Copy every line below word for word, leaving out the pictures.

========================================================================

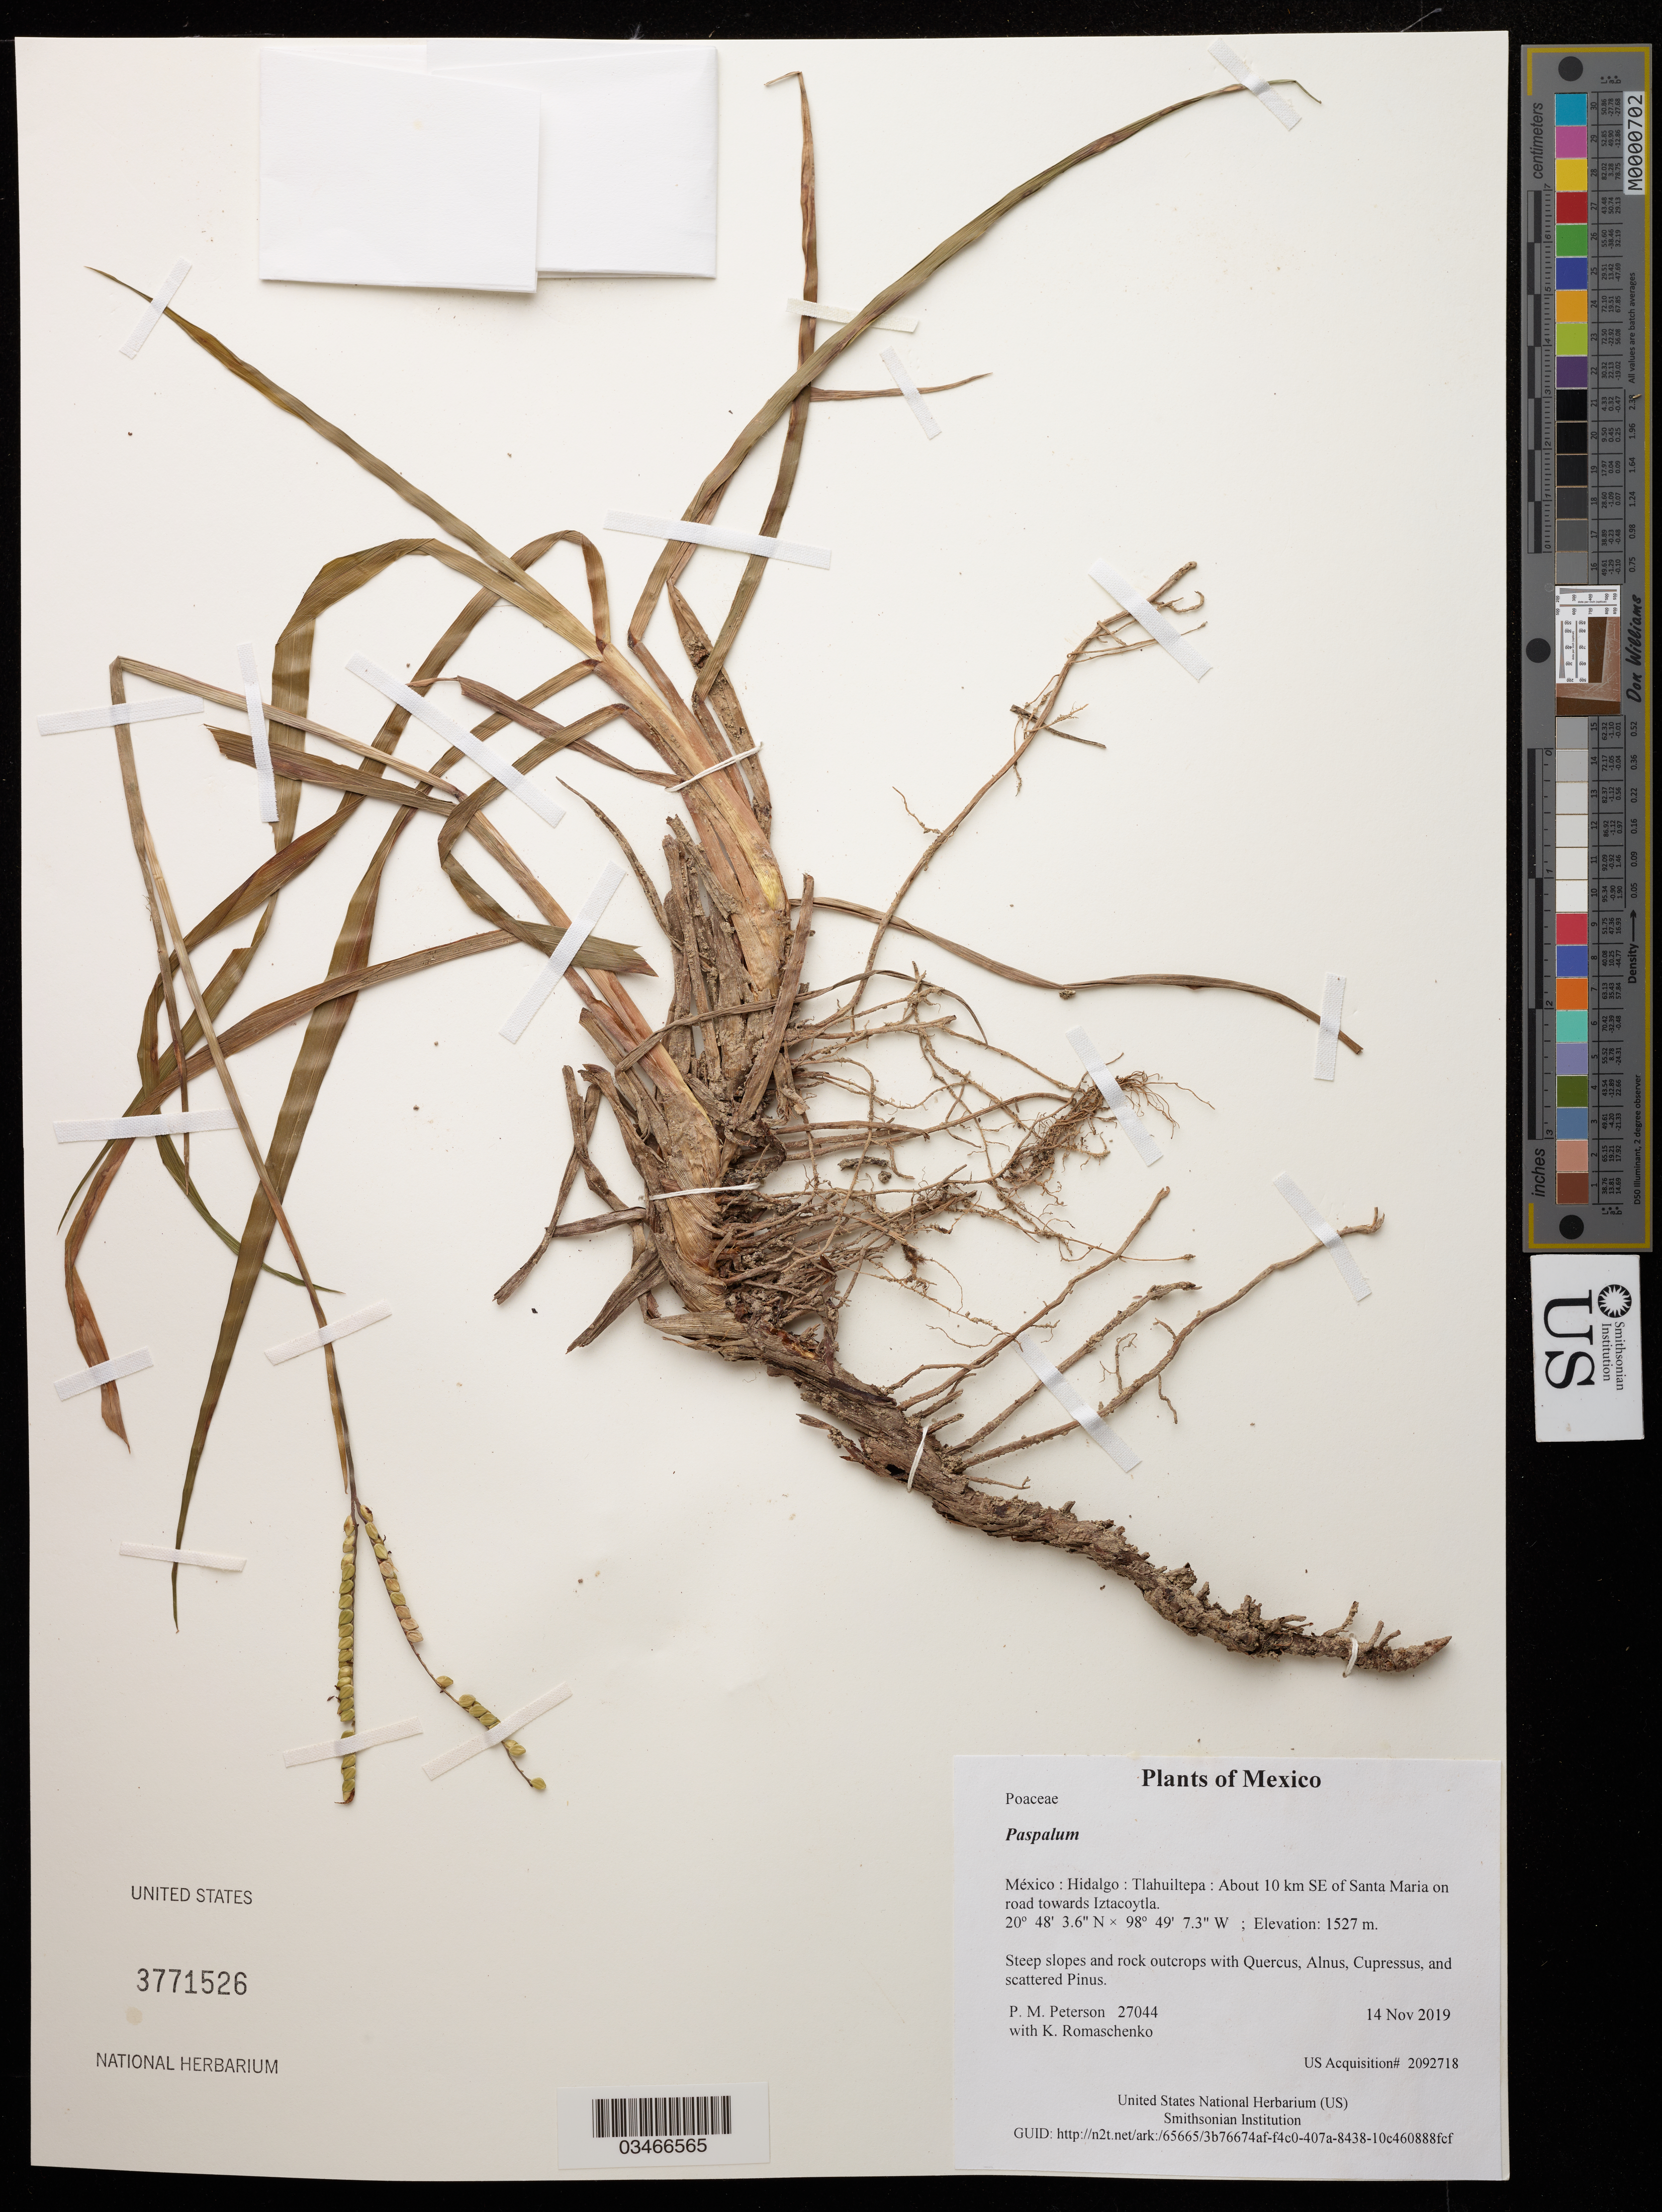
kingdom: Plantae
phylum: Tracheophyta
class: Liliopsida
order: Poales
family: Poaceae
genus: Paspalum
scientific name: Paspalum sp.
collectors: P. M. Peterson & K. Romaschenko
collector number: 27044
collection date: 2019-11-14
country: México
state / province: Hidalgo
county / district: Tlahuiltepa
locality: About 10 km SE of Santa Maria on road towards Iztacoytla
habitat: Steep slopes and rock outcrops with Quercus, Alnus, Cupressus, and scattered Pinus.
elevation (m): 1527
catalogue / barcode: US 3771526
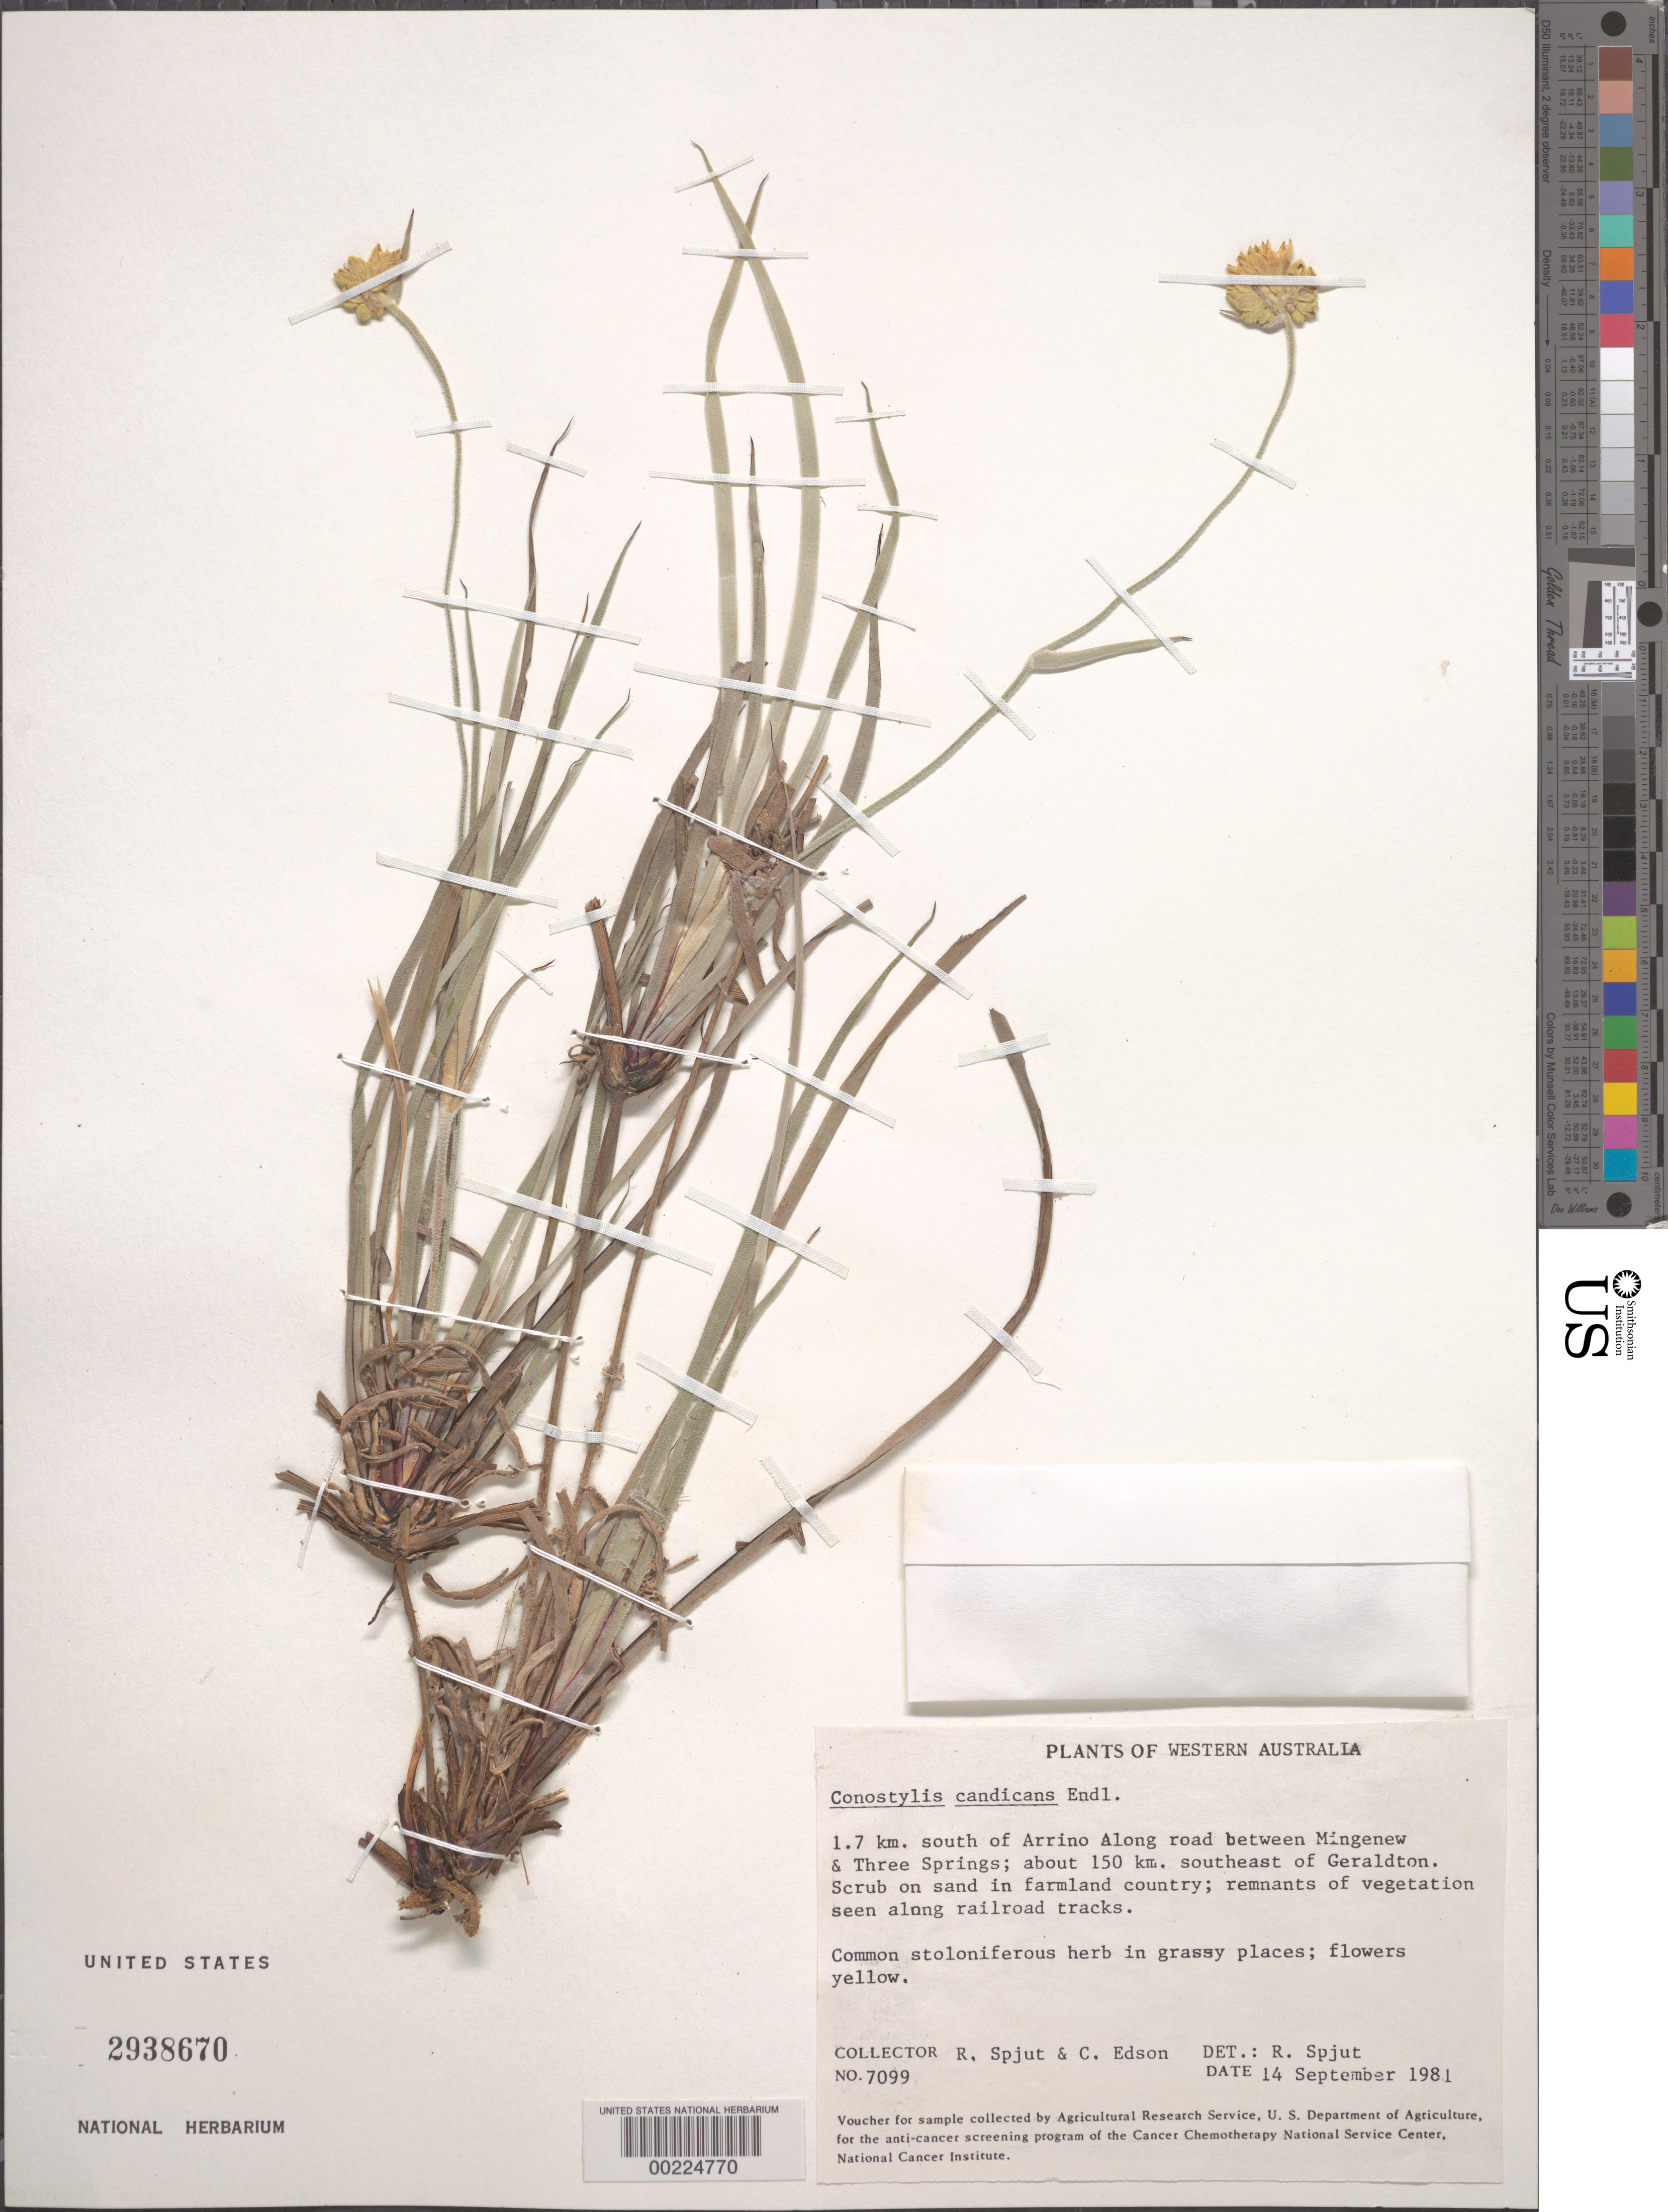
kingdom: Plantae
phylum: Tracheophyta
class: Liliopsida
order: Commelinales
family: Haemodoraceae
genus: Conostylis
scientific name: Conostylis candicans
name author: Endl.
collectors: R. Spjut & C. Edson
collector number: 7099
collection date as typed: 14 Sep 1981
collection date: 1981-09-14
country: Australia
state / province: Western Australia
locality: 1.7 km s of arrino along road between mingenew & 3 springs; ca 150 km se of geraldton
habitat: Grassy places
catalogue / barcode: US 2938670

========================================================================

• Task answer
kingdom: Plantae
phylum: Tracheophyta
class: Liliopsida
order: Poales
family: Poaceae
genus: Paspalum
scientific name: Paspalum sp.
collectors: P. M. Peterson & K. Romaschenko
collector number: 27044
collection date: 2019-11-14
country: México
state / province: Hidalgo
county / district: Tlahuiltepa
locality: About 10 km SE of Santa Maria on road towards Iztacoytla
habitat: Steep slopes and rock outcrops with Quercus, Alnus, Cupressus, and scattered Pinus.
elevation (m): 1527
catalogue / barcode: US 3771526
kingdom: Plantae
phylum: Tracheophyta
class: Liliopsida
order: Commelinales
family: Haemodoraceae
genus: Conostylis
scientific name: Conostylis candicans
name author: Endl.
collectors: R. Spjut & C. Edson
collector number: 7099
collection date as typed: 14 Sep 1981
collection date: 1981-09-14
country: Australia
state / province: Western Australia
locality: 1.7 km s of arrino along road between mingenew & 3 springs; ca 150 km se of geraldton
habitat: Grassy places
catalogue / barcode: US 2938670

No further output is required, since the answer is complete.